Oregon is one of only five states in which physician-assisted suicide is legal. Oregon’s law, the Death with Dignity Act, sets certain requirements, including soundness of mind and two doctors confirming a terminal diagnosis, before a person may request a prescription for a lethal dose of medication. Washington and Vermont have based their statutes on the Oregon model; Montana and New Mexico are the other two states allowing the practice, after courts established the legal right to assisted suicide. Several state legislatures have bills under consideration to allow the practice in at least some cases.

The idea has also had a slow start in other industrialized countries, but is gaining popular support. British author Terry Pratchett, who announced his diagnosis with early-onset Alzheimer’s disease in 2007, hosted a 2011 television documentary about terminally ill Britons who travel to Switzerland in order to take advantage of an assisted dying organization based there. A bill before the House of Lords this summer proposed to make such options available in the United Kingdom itself. If it eventually passes, it will be less broad than Switzerland’s, closer to the laws of Luxembourg, Belgium and the Netherlands, which allow the practice under specific circumstances. Other countries are also considering legislation to address the issue.

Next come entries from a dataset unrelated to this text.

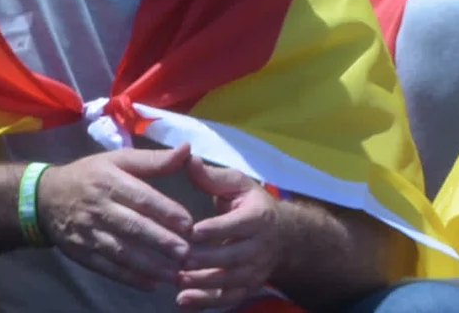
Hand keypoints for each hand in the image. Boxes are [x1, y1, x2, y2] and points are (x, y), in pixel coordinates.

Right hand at [38, 146, 196, 291]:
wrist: (44, 198)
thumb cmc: (91, 175)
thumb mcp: (119, 159)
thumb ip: (154, 159)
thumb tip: (187, 149)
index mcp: (110, 181)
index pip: (140, 197)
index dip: (165, 211)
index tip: (188, 224)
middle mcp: (98, 208)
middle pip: (132, 227)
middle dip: (159, 241)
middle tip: (186, 253)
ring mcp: (87, 233)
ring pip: (120, 251)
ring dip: (148, 265)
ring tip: (174, 273)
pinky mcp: (80, 253)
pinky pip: (106, 267)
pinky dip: (128, 277)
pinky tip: (151, 284)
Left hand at [173, 156, 284, 309]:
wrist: (281, 235)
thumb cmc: (249, 204)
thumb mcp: (236, 185)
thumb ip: (210, 176)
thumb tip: (187, 159)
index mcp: (259, 216)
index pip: (238, 224)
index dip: (216, 228)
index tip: (193, 231)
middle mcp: (261, 245)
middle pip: (232, 256)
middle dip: (204, 259)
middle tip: (178, 258)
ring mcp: (255, 270)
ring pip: (228, 280)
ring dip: (202, 282)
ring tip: (176, 279)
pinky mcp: (248, 287)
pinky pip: (228, 298)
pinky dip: (205, 301)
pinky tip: (182, 300)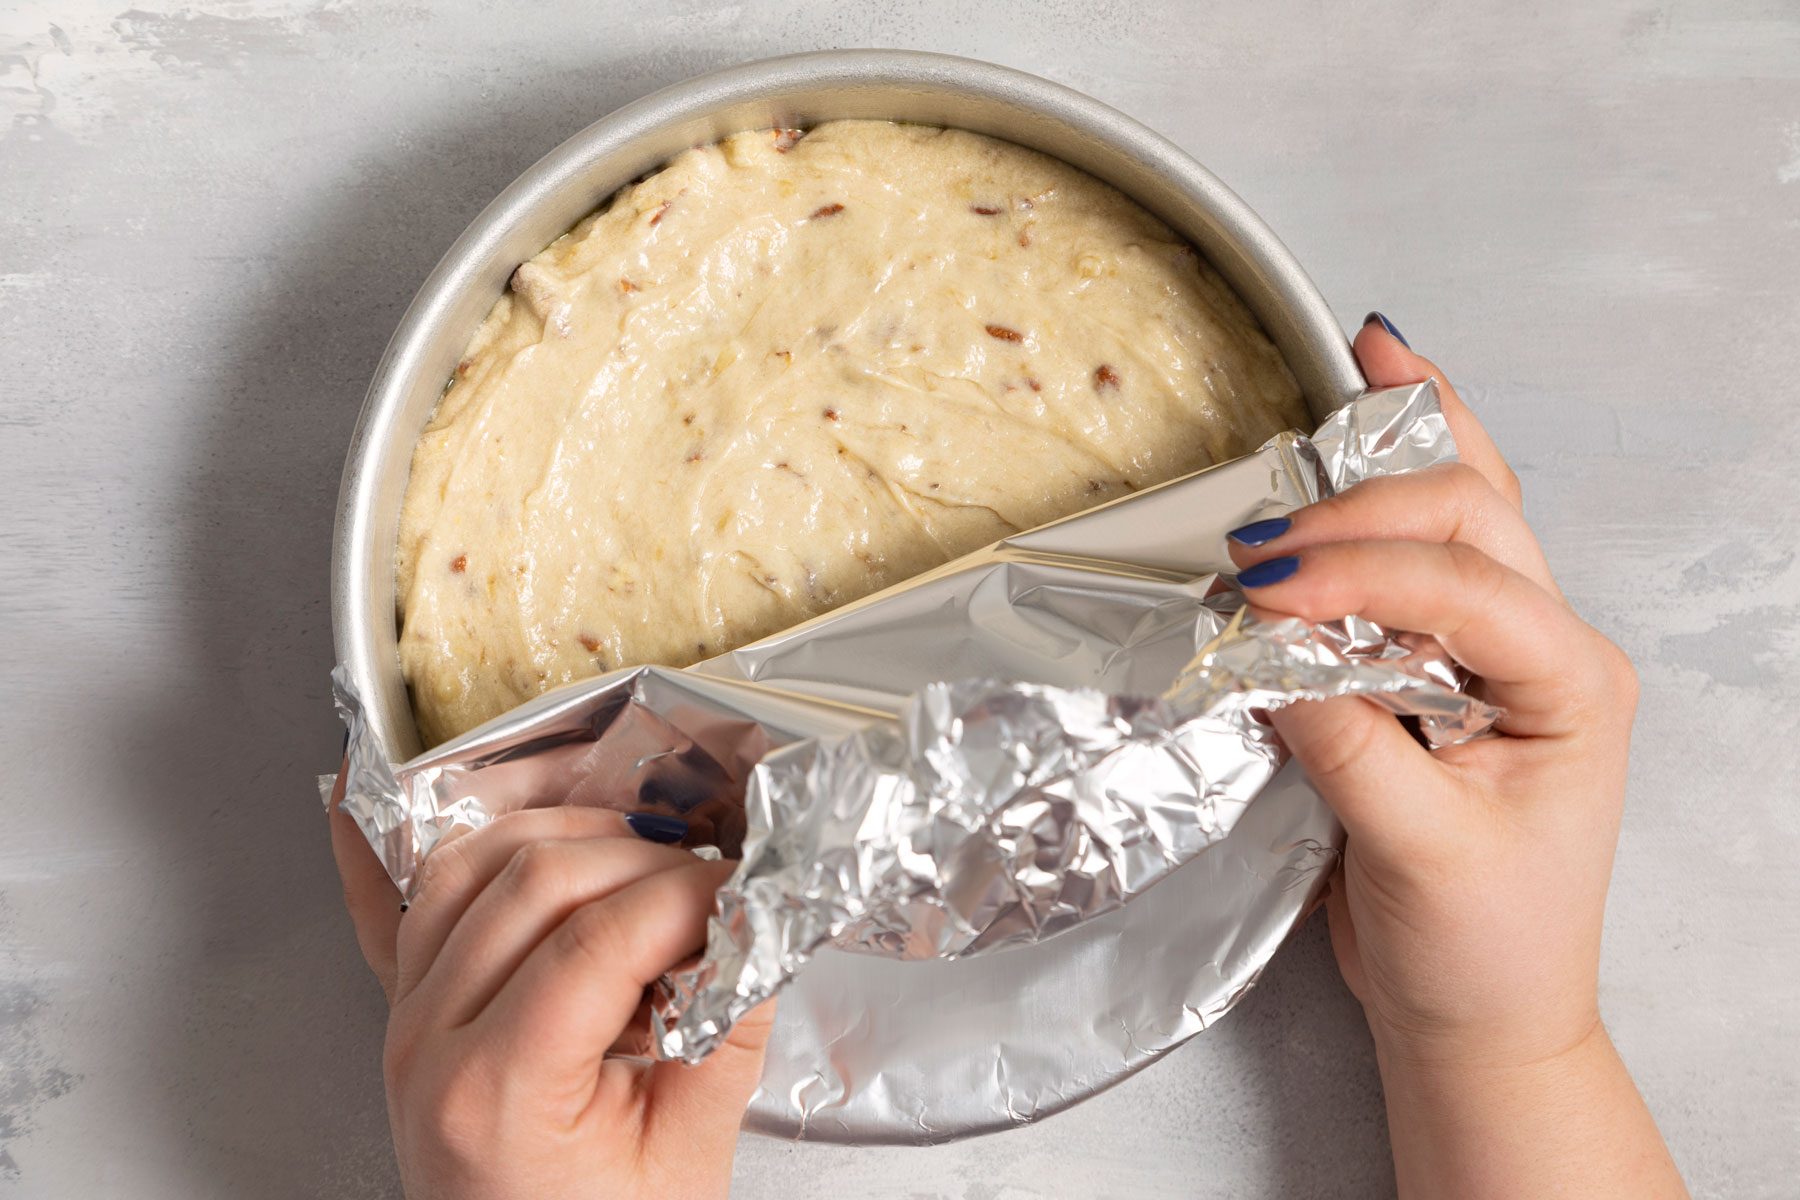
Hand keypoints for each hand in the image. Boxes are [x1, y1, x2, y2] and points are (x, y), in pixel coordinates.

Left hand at [329, 789, 771, 1199]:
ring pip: (467, 864)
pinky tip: (416, 799)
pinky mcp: (405, 1011)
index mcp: (492, 1093)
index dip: (684, 895)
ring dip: (562, 837)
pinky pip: (405, 901)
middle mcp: (427, 1044)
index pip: (595, 939)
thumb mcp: (687, 1154)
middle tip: (708, 882)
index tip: (743, 891)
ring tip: (636, 857)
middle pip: (532, 881)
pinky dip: (441, 847)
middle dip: (640, 859)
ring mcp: (404, 1020)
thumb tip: (762, 923)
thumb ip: (730, 1030)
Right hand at [1226, 316, 1683, 1196]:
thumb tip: (1269, 650)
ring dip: (1392, 452)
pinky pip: (1419, 555)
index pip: (1465, 588)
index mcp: (1571, 688)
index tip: (1264, 591)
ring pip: (1463, 509)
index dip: (1361, 573)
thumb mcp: (1416, 852)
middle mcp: (1546, 650)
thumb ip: (1346, 740)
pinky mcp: (1440, 665)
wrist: (1481, 1016)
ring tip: (1348, 368)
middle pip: (1473, 517)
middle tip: (1266, 536)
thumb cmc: (1483, 950)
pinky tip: (1364, 413)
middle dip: (1366, 506)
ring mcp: (1498, 651)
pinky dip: (1385, 485)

There is some evidence that simply having the option of to choose one’s own end can be helpful. Barbara Coombs Lee, a lawyer and former intensive care nurse who helped to write Oregon’s law, observed that choice itself is palliative. “People experience improved quality of life when they have the means to avoid their worst nightmare,” she said. And since patients administer the lethal dose themselves (distinguishing physician-assisted suicide from euthanasia, which is still illegal in Oregon and other places that permit the former practice), the patient can change his or her mind at any point. In Oregon, one in three patients who fill the prescriptions don’t use them. This emphasizes the fundamental point that these laws are about choice.

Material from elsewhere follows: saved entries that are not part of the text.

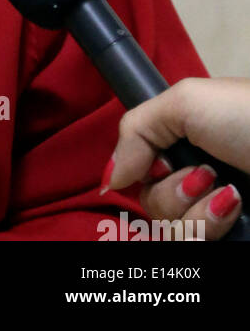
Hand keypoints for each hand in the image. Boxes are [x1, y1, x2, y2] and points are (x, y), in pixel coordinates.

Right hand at [103, 77, 249, 239]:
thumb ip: (135, 131)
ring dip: (194, 213)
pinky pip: (200, 245)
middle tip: (203, 174)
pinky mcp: (234, 235)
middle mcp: (196, 176)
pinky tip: (234, 210)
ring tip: (228, 192)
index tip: (157, 161)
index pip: (139, 169)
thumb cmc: (246, 115)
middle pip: (151, 205)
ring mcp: (216, 210)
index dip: (139, 170)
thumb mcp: (184, 101)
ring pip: (174, 231)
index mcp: (183, 141)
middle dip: (170, 192)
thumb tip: (111, 178)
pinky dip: (209, 229)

Doctor-assisted suicide in cases like Maynard’s is an extension of the compassion we show to other creatures and the consideration we hold for the bodily autonomy of the patient, and for the feelings of the survivors he or she leaves behind. The entire field of estate planning, where I practice, is based on the reality that we don’t make such plans for ourselves. We engage in estate planning to make life easier and better for the people who will be left after we go.

We can only have the deepest sympathy for Maynard’s family. We know how much they must be hurting from the loss of this promising young woman. But they would have hurt just as much if nature had been allowed to take its course - only with additional suffering first. That would have been pointless and cruel.

With the appropriate safeguards in place, Oregon’s approach is a model of compassionate legislation, one that shows the proper respect for our right to control our own bodies. It enables people to choose, if they wish, a relatively painless and dignified way to exit a situation that can have only one end.